Uma nova norma clínica ditou o fim da proibição da dádiva de sangue para os homossexuais e bissexuais, mas a ILGA tem recebido denúncias de pessoas que veem a sua intenção de dar sangue recusada com base na orientação sexual
Não é nova a polémica da recusa da dádiva de sangue a homossexuais, mas uma publicação do Serviço Nacional de Saúde (SNS) nas redes sociais, na semana passada, fez soar os alarmes mais uma vez. “As reservas de sangue do tipo zero negativo (conhecido por O negativo) estão em baixa. Instituto Português do Sangue e da Transplantação apela à dádiva do sangue do tipo O negativo”, lia-se no alerta da entidade, lançado na última quarta-feira, dia 13 de março.
A publicação foi partilhada e comentada por várias pessoas, algumas delas queixando-se de continuarem a ser impedidas de dar sangue devido à orientação sexual, mesmo depois de, em Portugal, os homossexuais e bissexuais terem deixado de ser considerados um grupo com risco infeccioso acrescido.
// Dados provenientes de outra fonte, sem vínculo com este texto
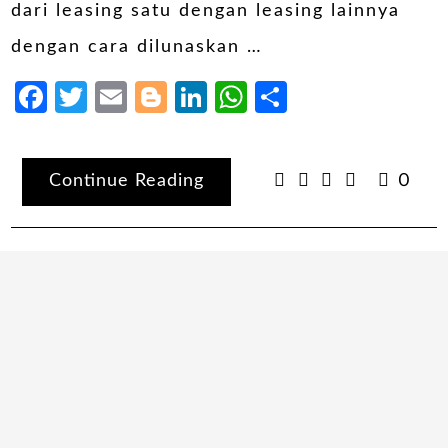
dari leasing satu dengan leasing lainnya
dengan cara dilunaskan …
Facebook
Twitter
Email
Blogger
LinkedIn
WhatsApp
Share
Continue Reading
0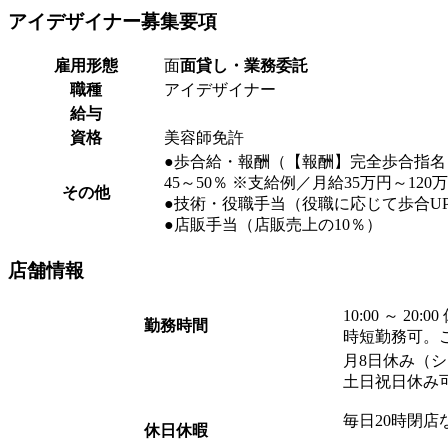
アイデザイナー
募集要項
雇用形態
面
面貸し・業務委託
職種
アイデザイナー
給与
資格
美容師免許
●歩合給・報酬（【報酬】完全歩合指名：
45～50％ ※支給例／月給35万円～120
その他
●技術・役職手当（役職に応じて歩合U
●店販手当（店販売上の10％）
店舗
情報
10:00 ～ 20:
勤務時間
時短勤務可。
月8日休み（
土日祝日休み
毎日20時閉
休日休暇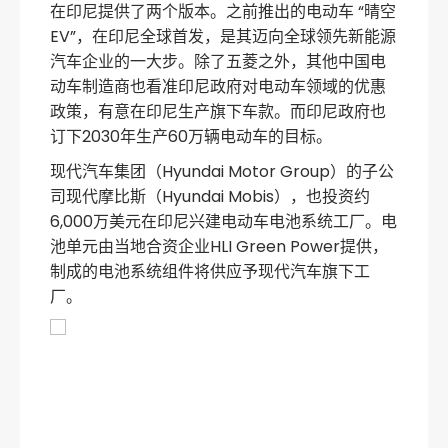
在印尼提供了两个版本。之前推出的电动车 “晴空
EV”，在印尼全球首发，是其迈向全球领先新能源
汽车企业的一大步。除了五菱之外，其他中国电
动车制造商也看准印尼政府对电动车领域的优惠
政策，有意在印尼生产旗下车款。而印尼政府也
订下2030年生产60万辆电动车的目标。
现代汽车集团（Hyundai Motor Group）的子公
司现代摩比斯（Hyundai Mobis），也投资约
6,000万美元在印尼兴建电动车电池系统工厂。电
池单元由当地合资企业HLI Green Power提供，
制成的电池系统组件将供应予现代汽车旗下工
厂。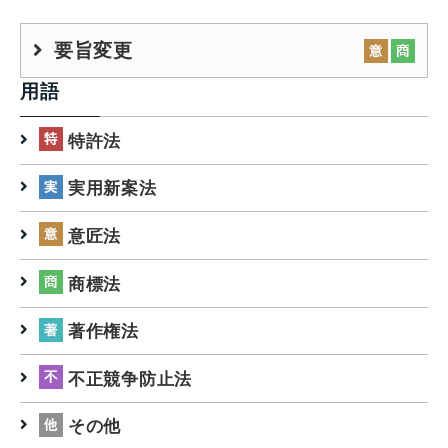
要旨変更
用語
特許法
実用新案法
意匠法
商標法
著作権法
不正競争防止法
その他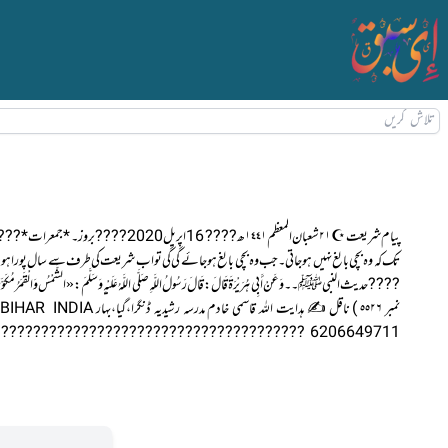
پیام شریعت ☪ ٢١شعبان المعظم١٤٤١ھ ????
???? حدیث النبیﷺ۔۔وَعَنْ أَبِي هُرَيْرَةَ قَالَ: قَالَ رَسُولُ اللَّهِ صَلَّى اللَّهُ عَلَيْهِ وَسَلَّمَ: «الشَّمْسُ 
6206649711 ????????????????????????????????????????????????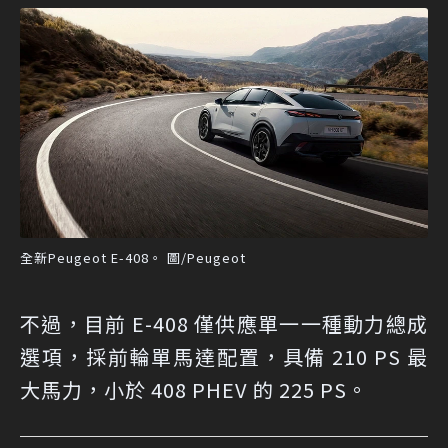
全新Peugeot E-408。 圖/Peugeot
不過，目前 E-408 僅供應單一一種動力總成
選項，採前輪單馬達配置，具備 210 PS 最
大馬力，小於 408 PHEV 的 225 PS。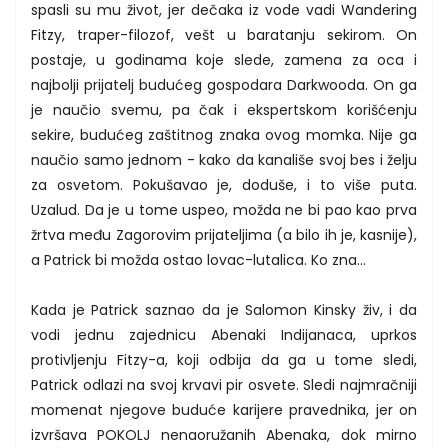
spasli su mu život, jer dečaka iz vode vadi Wandering
Fitzy, traper-filozof, vešt u baratanju sekirom. On
postaje, u godinama koje slede, zamena za oca i
najbolji prijatelj budućeg gospodara Darkwooda. On ga
je naučio svemu, pa čak i ekspertskom korišćenju
sekire, budućeg zaštitnog znaka ovog momka. Nije ga
naučio samo jednom - kako da kanališe svoj bes i želju
za osvetom. Pokušavao je, doduše, i to više puta.
Uzalud. Da je u tome uspeo, možda ne bi pao kao prva
žrtva među Zagorovim prijateljima (a bilo ih je, kasnije),
a Patrick bi možda ostao lovac-lutalica. Ko zna...
Kada je Patrick saznao da je Salomon Kinsky živ, i da
vodi jednu zajednicu Abenaki Indijanaca, uprkos
protivljenju Fitzy-a, koji odbija da ga u tome sledi,
Patrick odlazi na svoj krvavi pir osvete. Sledi najmračniji
momenat njegove buduće karijere pravednika, jer on
izvršava POKOLJ nenaoružanih Abenaka, dok mirno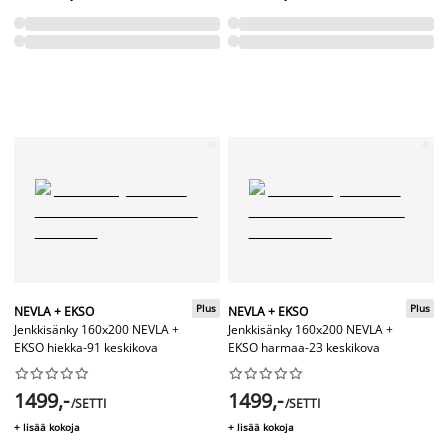
Plus
Plus
NEVLA + EKSO
NEVLA + EKSO
Jenkkisänky 160x200 NEVLA +
Jenkkisänky 160x200 NEVLA +
EKSO hiekka-91 keskikova
EKSO harmaa-23 keskikova




















1499,-
1499,-
/SETTI
/SETTI
+ lisää kokoja
+ lisää kokoja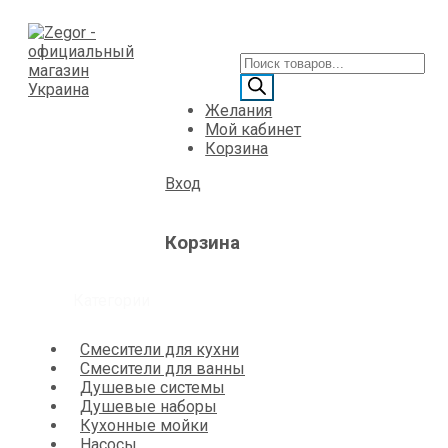
Желания
Мой кабинет
Корзина
Вход
Корзина
Категории
Смесители для кухни
Смесители для ванны
Душевые системы
Душевые наборы
Кухонные мойки
Насосы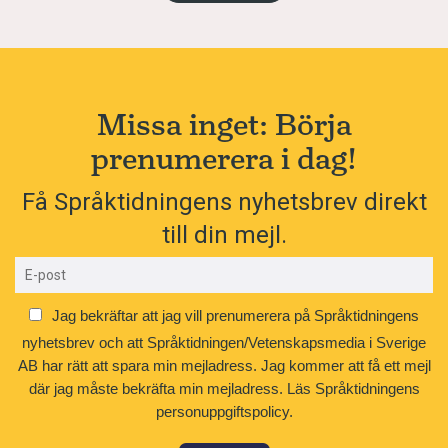
Missa inget: Börja
prenumerera i dag!
Få Språktidningens nyhetsbrev direkt
till din mejl.
Jag bekräftar att jag vill prenumerera på Språktidningens
nyhetsbrev och att Språktidningen/Vetenskapsmedia i Sverige
AB har rätt att spara min mejladress. Jag kommer att få ett mejl
där jag måste bekräfta min mejladress.
Läs Språktidningens
personuppgiftspolicy.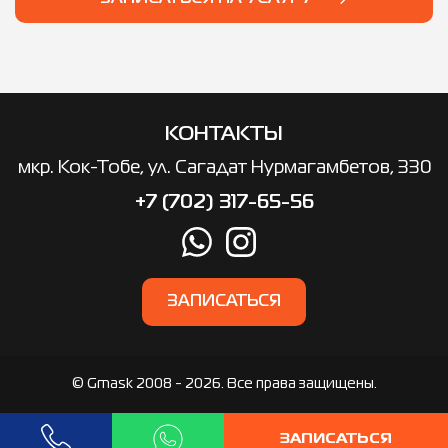
КОНТАКТЫ
мкр. ​Кок-Тобе, ул. Сагадат Нурмагамбетов, 330
+7 (702) 317-65-56
ЗАПИСАТЬСЯ
© Gmask 2008 - 2026. Все права защищены.
ЗАПИСАТЬСЯ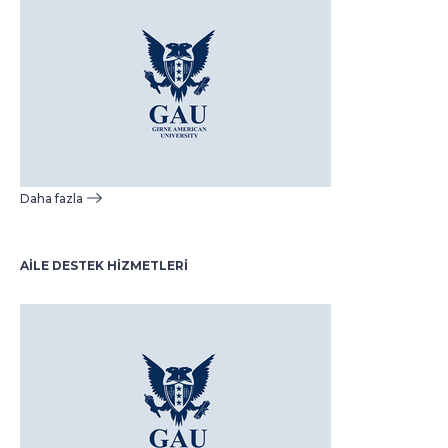
Daha fazla
AİLE DESTEK HİZMETLERİ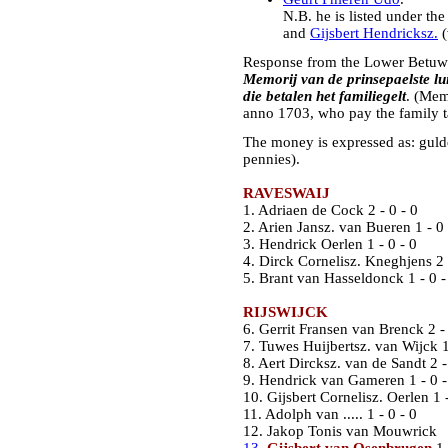
N.B. he is listed under th
and
Gijsbert Hendricksz.
(
Response from the Lower Betuwe 
Memorij van de prinsepaelste l
die betalen het familiegelt
. (Mem
anno 1703, who pay the family t
The money is expressed as: guld
pennies).
RAVESWAIJ
1. Adriaen de Cock 2 - 0 - 0
2. Arien Jansz. van Bueren 1 - 0 
3. Hendrick Oerlen 1 - 0 - 0
4. Dirck Cornelisz. Kneghjens 2 
5. Brant van Hasseldonck 1 - 0 -
RIJSWIJCK
6. Gerrit Fransen van Brenck 2 - 
7. Tuwes Huijbertsz. van Wijck 1
8. Aert Dircksz. van de Sandt 2 -
9. Hendrick van Gameren 1 - 0 -
10. Gijsbert Cornelisz. Oerlen 1 -
11. Adolph van ..... 1 - 0 - 0
12. Jakop Tonis van Mouwrick
13
.
Gijsbert van Osenbrugen
1 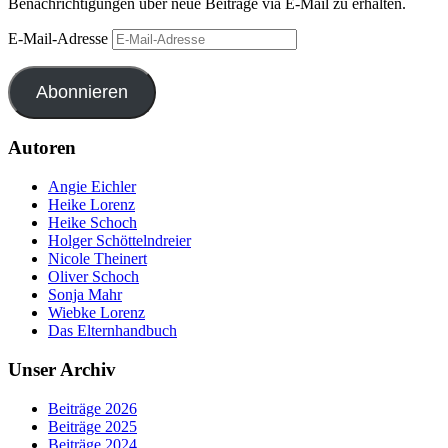
Benachrichtigungen über neue Beiträge via E-Mail zu erhalten.
E-Mail-Adresse
Abonnieren
Autoren
Angie Eichler
Heike Lorenz
Heike Schoch
Holger Schöttelndreier
Nicole Theinert
Oliver Schoch
Sonja Mahr
Wiebke Lorenz
Das Elternhandbuch
Unser Archiv
Beiträge 2026
Beiträge 2025
Beiträge 2024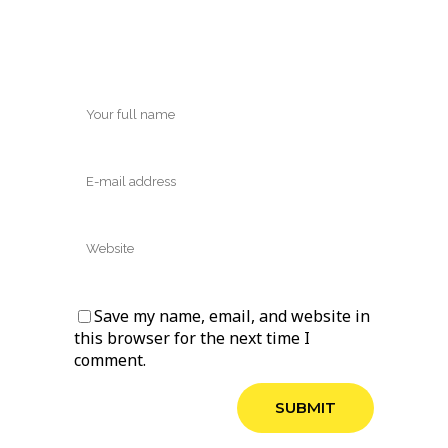
Save my name, email, and website in
this browser for the next time I
comment.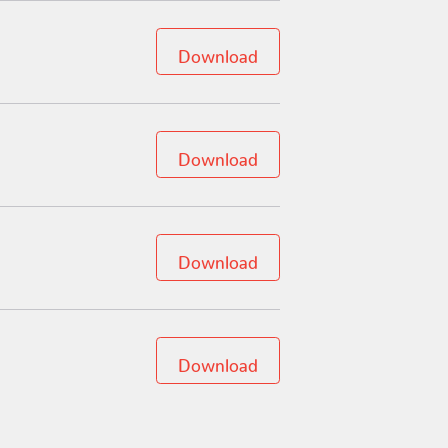
Download
Download
Download
Download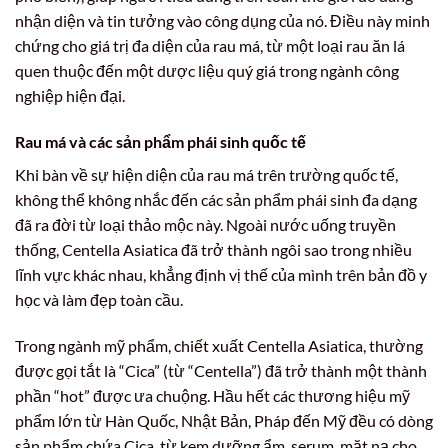
nhận diện và tin tưởng vào công dụng của nó. Điều này minh
chứng cho giá trị đa diện của rau má, từ một loại rau ăn lá
quen thuộc đến một dược liệu quý giá trong ngành công
nghiệp hiện đại.
Rau má và các sản phẩm phái sinh quốc tế
Khi bàn về sự hiện diện của rau má trên trường quốc tế,
không thể không nhắc đến các sản phẩm phái sinh đa dạng
đã ra đời từ loại thảo mộc này. Ngoài nước uống truyền
thống, Centella Asiatica đã trở thành ngôi sao trong nhiều
lĩnh vực khác nhau, khẳng định vị thế của mình trên bản đồ y
học và làm đẹp toàn cầu.
Trong ngành mỹ phẩm, chiết xuất Centella Asiatica, thường
được gọi tắt là “Cica” (từ “Centella”) đã trở thành một thành
phần “hot” được ưa chuộng. Hầu hết các thương hiệu mỹ
phẩm lớn từ Hàn Quốc, Nhật Bản, Pháp đến Mỹ đều có dòng
sản phẩm chứa Cica, từ kem dưỡng ẩm, serum, mặt nạ cho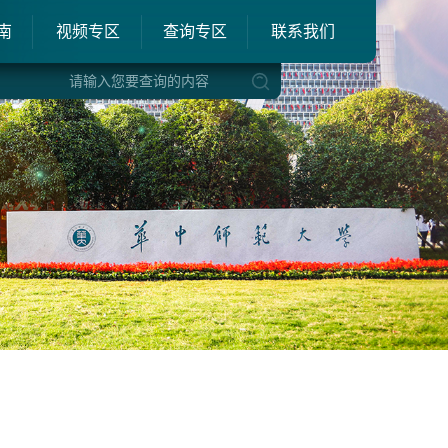
南
视频专区
查询专区
联系我们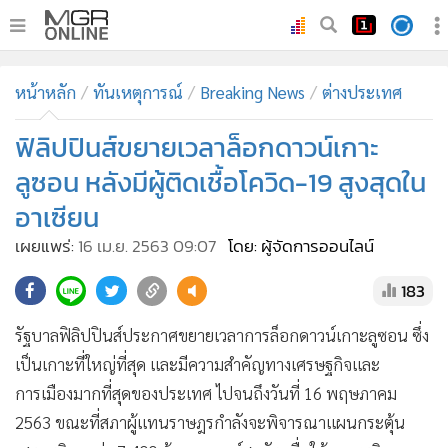
•
หน้าหลัก
หน้าหลัก
ทันเหตุการณ์
Breaking News
ต่างประเทศ
•
ทันเหตุการณ์
•
ฟิลิปปินส์ขยายเวลาล็อกดาวน์เกาะ
ภาคใต้
•
ภูมิภาค
ลูซอน หลังมีผู้ติดเชื้อโควิด-19 สูงสุดใน
•
Online Section
อาเซียน
•
บันเทิง
เผยแพร่:
16 เม.ย. 2563 09:07
โดย: ผู้จัดการออนไลน์
•
ผู้จัดการรายวัน
183
•
คอลัมนิสต์
•
ละคร
รัฐบาลฟิลิปปินส์ประกาศขยายเวลาการล็อกดาวน์เกาะลูซอน ซึ่ง
•
CbizReview
เป็นเกาะที่ใหญ่ที่สุด และมีความสำคัญทางเศรษฐกิจและ
•
Cyber BIZ
การเมืองมากที่สุดของประเทศ ไปจนถึงวันที่ 16 พฤษภาคม
•
ผู้จัดกวน
2563 ขณะที่สภาผู้แทนราษฎรกำลังจะพิจารณาแผนกระตุ้น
E ao i, a ILGA – Intervenção Lésbica, Gay, Bissexual e Transgénero confirma a discriminação: “O que está a acontecer é que, ao longo destes últimos nove meses, temos recebido várias denúncias de pessoas – e normalmente são homens – segundo as quais, a partir do momento em que dizem que têm um parceiro, independentemente de há quanto tempo têm ou não essa relação, são automaticamente excluídas da doação de sangue, apesar de a norma não dizer isso”, lamenta ao i Marta Ramos, diretora executiva daquela associação. “Nos primeiros meses, quando a norma entrou em vigor, isso não acontecia, mas entretanto começámos a receber denúncias desse tipo”, acrescenta.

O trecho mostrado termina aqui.